WILLIAM ROSS : «Je m’inquiète de la censure des artistes à Maurice»

WILLIAM ROSS : «Je m’inquiète de la censure des artistes à Maurice»
Ce jeune clarinettiste de 32 ans, qui considère la femme comme un chef-d’oeuvre musical, signe la bande son de The Blue Penny, sorti en salle le 23 mars. On l’a rencontré et ses mots résonnent à la ronde.

Ça fait quoi d’être associé à The Blue Penny puisque vous avez composé la musique de ce film tant attendu ?

C’est un honneur que le réalisateur Jon Rabaud m’a fait. Et je suis fier d’avoir contribué à ce beau projet, qui vise à promouvoir le cinéma mauricien et à souligner l’importance de l’industrie culturelle et créative. The Blue Penny m’a permis de fusionner deux de mes projets phares, notamment le Moris Orkestra et le groupe Cholo. Le premier a enregistré la bande originale sous la direction de Sébastien Taillard. Le groupe a, lui, travaillé sur les ségas et la chanson du film, dont le texte est signé Daniella Bastien. Je n’aurais pu le faire sans l’aide de mes fidèles compères Simon Barbanneau, Étienne Brousse, Mathieu Michel et Coline Genet qui m’ont beaucoup apporté au niveau de l’écriture.

Qu’est-ce qui vous a inspiré lors du processus de création ?

Énormément de choses ! Avec Étienne et Mathieu, j’ai commencé à composer en 2020 lorsque j’ai reçu le scénario. On a commencé par les ‘ségas mariaz’ en s’inspirant du patrimoine musical mauricien, notamment le séga de salon et le séga ‘kordéon’ rodriguais. Cela m’a donné envie d’utiliser l’accordéon diatonique. Le jeu de guitare de Marclaine Antoine a, lui, inspiré le jeu de notre guitariste, entre autres.

Vous êtes clarinettiste de formation. Pourquoi la clarinette ?

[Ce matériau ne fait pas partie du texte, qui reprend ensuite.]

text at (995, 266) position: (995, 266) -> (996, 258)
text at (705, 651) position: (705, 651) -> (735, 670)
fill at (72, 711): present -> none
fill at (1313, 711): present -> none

J’ai toujours aimé sa sonorité et sa polyvalence, car elle se prête aussi bien au classique qu’au jazz, Klezmer, choro, séga et à la musique contemporaine. C’est aussi parce que c’est l’instrument à vent qui possède la plus grande tessiture avec bien plus de trois octaves et qu’il est aussi capable de sortir des sons pianississimo quasiment inaudibles tout comme des fortississimo perçants. C’était, dit-on, l’instrument préféré de Mozart.

La musique serait intergénérationnelle. Peut-elle être une ‘arme’ de revendication sociale et porteuse de changements en cette période de remous ?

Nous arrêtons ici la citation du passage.